11.3.08

O medo de existir

Fui ao Norte passar o fim-de-semana. [Acho piada dizer ir ao Norte, como se fosse um sítio específico, mas tanto pode ser Vila Real como Vila do Conde.] Fui e voltei. Antes de ir olhei para o blog, respirei fundo, escrevi três linhas e apaguei tudo. O blog estava morto, cinzento, ninguém tinha nada para dizer. Melhor: estávamos todas com medo de dizer o que queríamos dizer, pois o que queríamos dizer poderia ferir alguma susceptibilidade entre os que nos lêem: os outros. Quando voltei de fim-de-semana nem se quer fui logo ao blog. Achava que permanecia na mesma como a lesma. Mas não. Encontrei um blog com uma atitude diferente, sem papas na língua [adoro esta expressão], sem medos.
Tudo isto fez-me lembrar um postal que o meu pai enviou à minha irmã de Moçambique – ele teve de ficar lá mais um ano, até 1975. O postal tinha a fotografia de um leão destemido e na parte de trás dizia: «Querida filha: Como vai a vida em Portugal? Gostas da casa do teu avô? Já fizeste novos amigos? Os manos estão bons? A tua mãe disse-me que ultimamente andas chateada com as pessoas da aldeia. Que no outro dia mandaste uma senhora à merda quando ela apenas te disse que era "pecado usar uma mini-saia assim tão curta". Filha... é muito feio dizer merda. Merda é uma palavra que não se pode dizer nem escrever. Quem diz merda é mal-educado. Uma menina linda como tu não diz merda. Merda é muito grave. Merda é pecado. Merda fica mal. Merda nem vem no dicionário. Nunca digas merda, prometes? E promete que não mandas mais ninguém à merda quando te falam de coisas tão sérias quanto o pecado de usar mini-saias. Um grande beiji... Merda, acabou-se-me a esferográfica! Saudades, Pai.»
Na altura, a minha irmã só tinha 2 anos, ainda não sabia ler.
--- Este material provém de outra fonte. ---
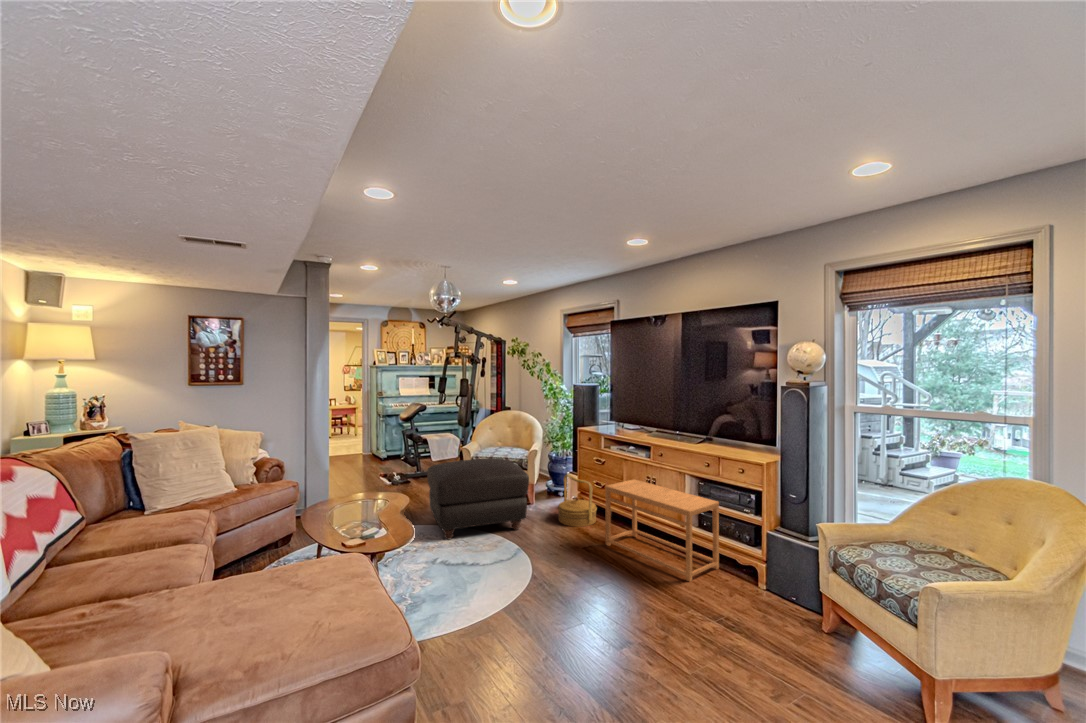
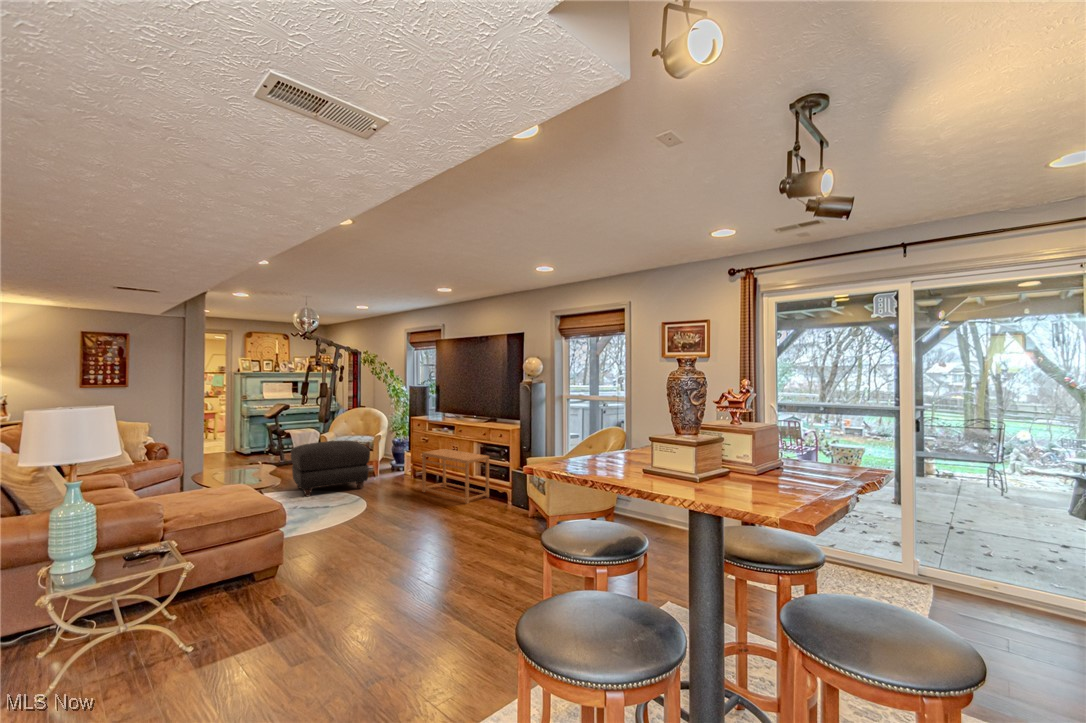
woven basket: present [558,475,597,527] -> none [393,451,422,485]

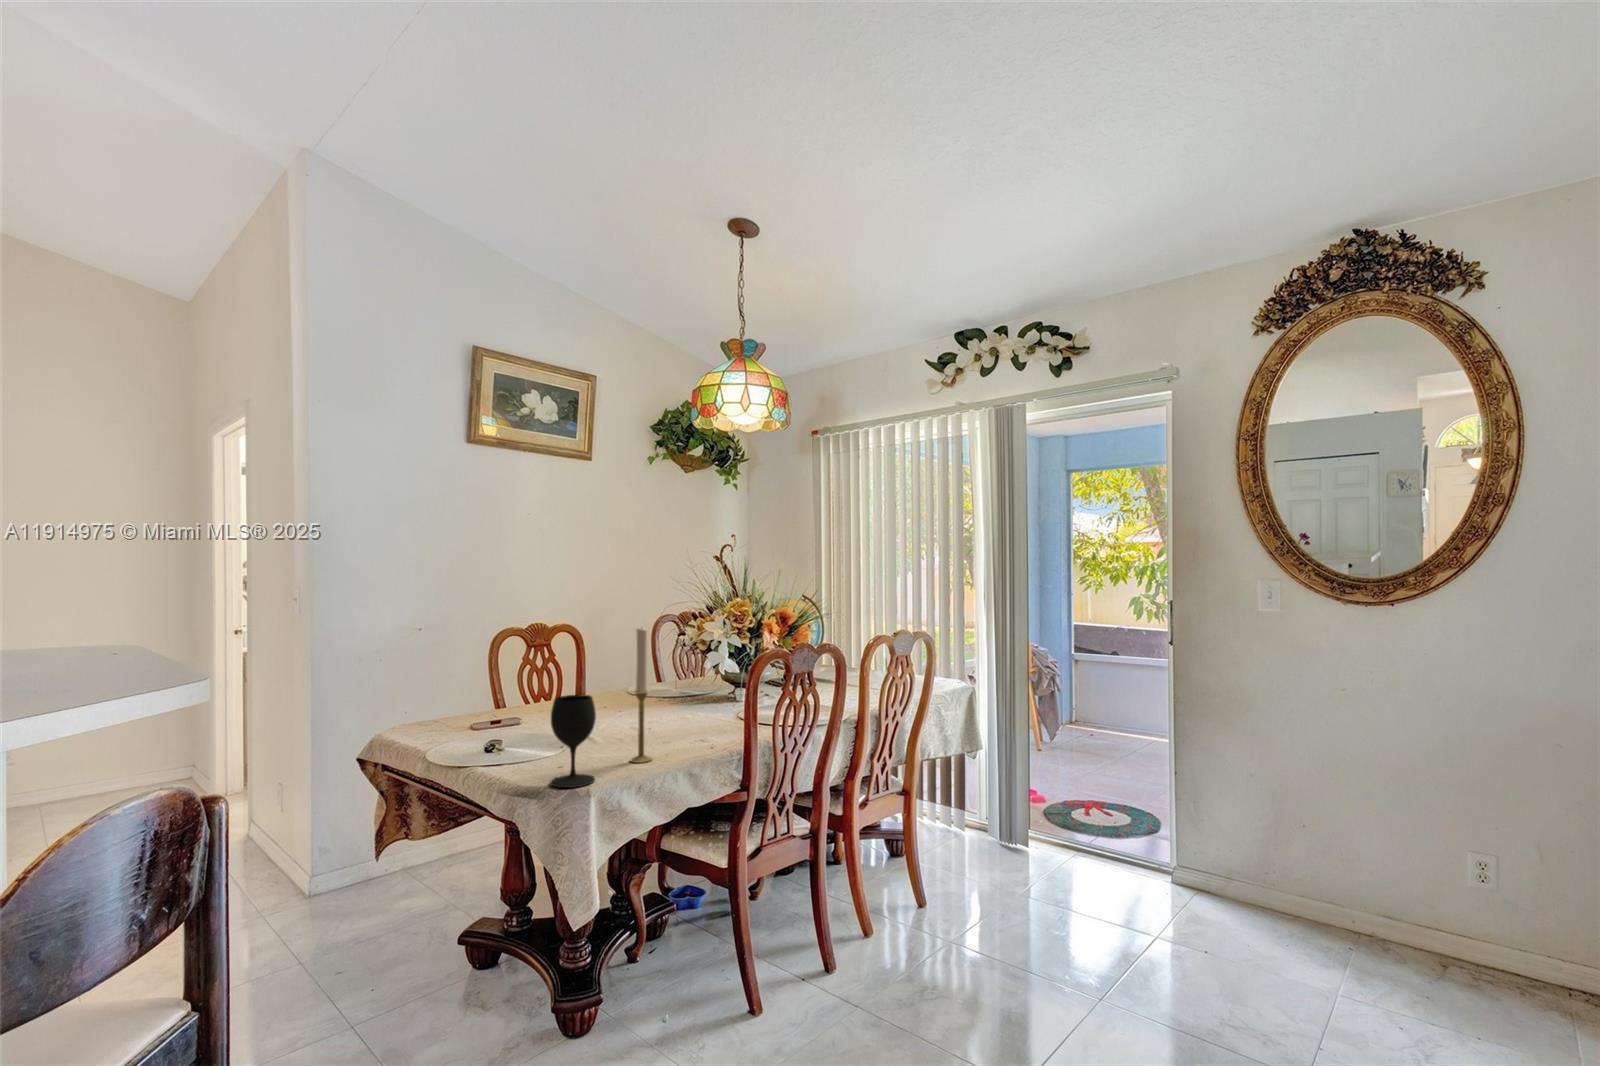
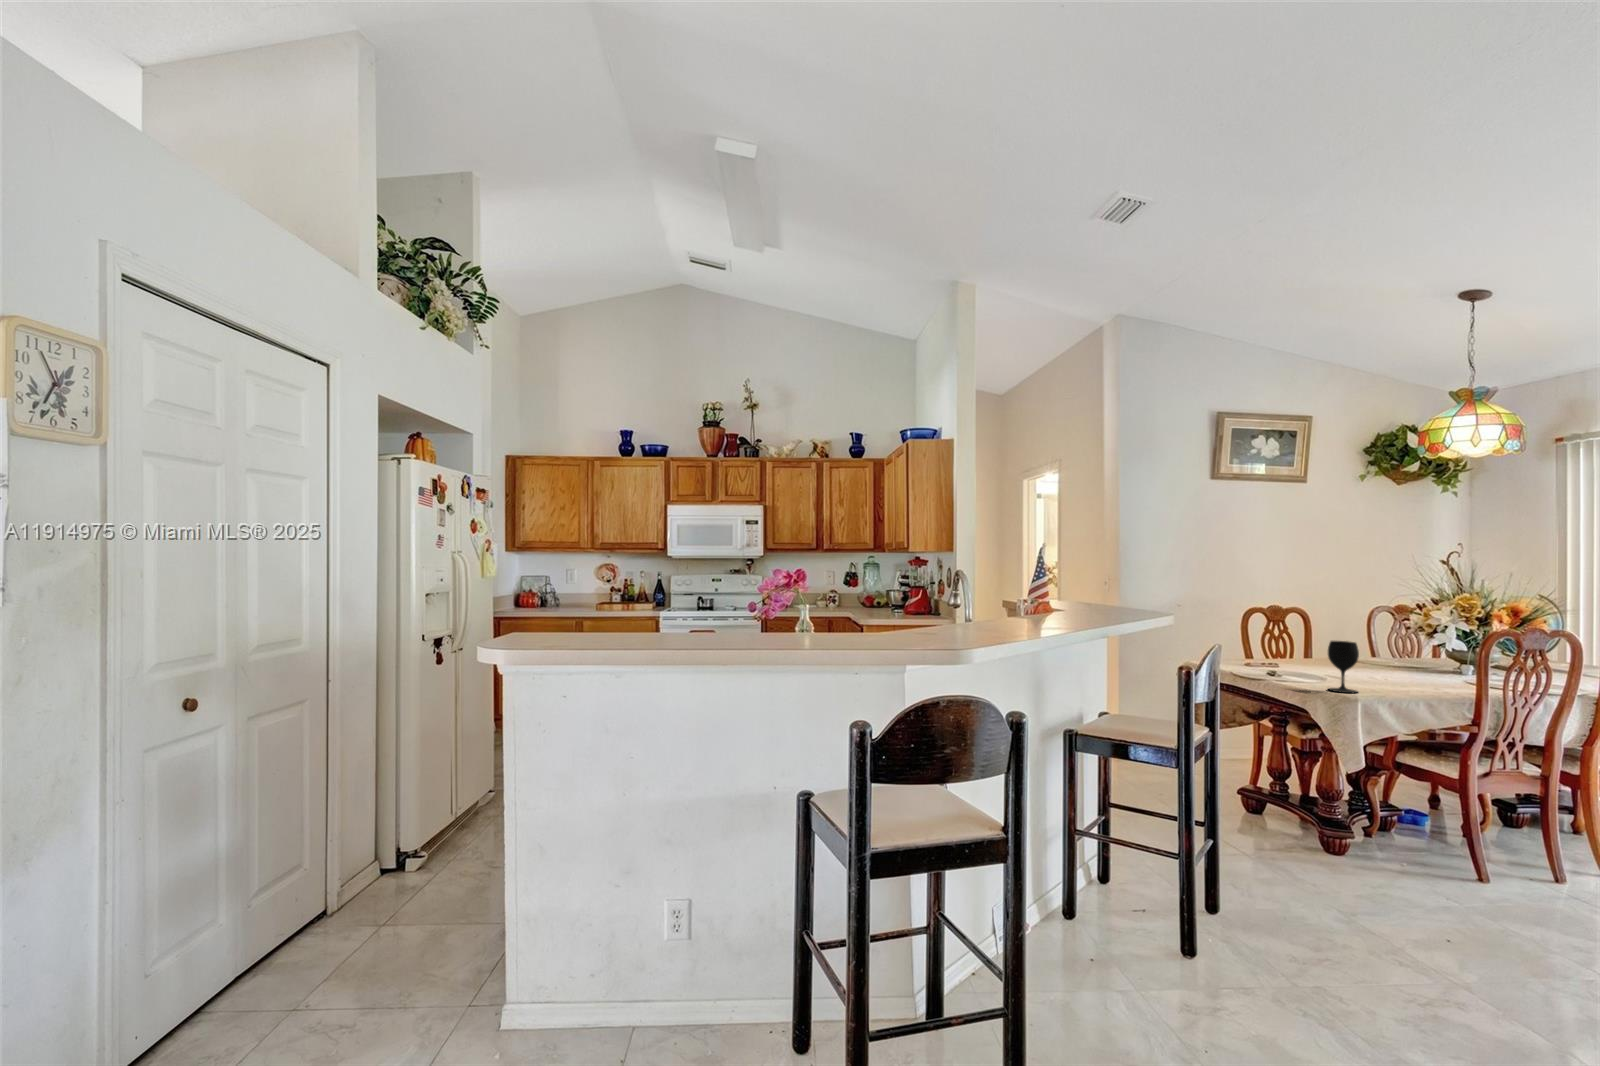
candlestick: present [630,629,652,763] -> none [1379,605,1397,691]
O propósito deste postal era fazer rir a minha mãe que andava mesmo chateada com o que as pessoas diziam na aldeia – uma aldeia muito pequena perto de Coimbra –, porque ficaram chocadas com as suas mini-saias e por ela ter ousado mandar à merda uma senhora que lhe disse que «era pecado mortal usar mini-saia». Por causa dessa merda toda, andavam a dizer mal e houve mesmo quem dissesse que a minha mãe tinha voltado «endemoniada de África». Anos 70. Portugal profundo. Portugal dos pequeninos.
O nosso blog é agora a mini-saia da minha mãe – um pecado. Mortal, por sinal. Segundo os senhores da verdade, da moral e da ética: este blog e nós, as meninas, personificamos o pior que há neste país, neste Portugal. E por causa disto tudo só me apetece acrescentar uma citação de um escritor português: «O ressentimento e o ódio alimentavam o queixume, num discurso recorrente até à exaustão: “este país é uma merda”, “está entregue aos bichos”, etc. E, de cada vez, o sujeito da enunciação excluía-se do conjunto nomeado, como se lhe não pertencesse».
E mais não digo. Há quinta esta quinta? Tenho saudades das minhas amigas.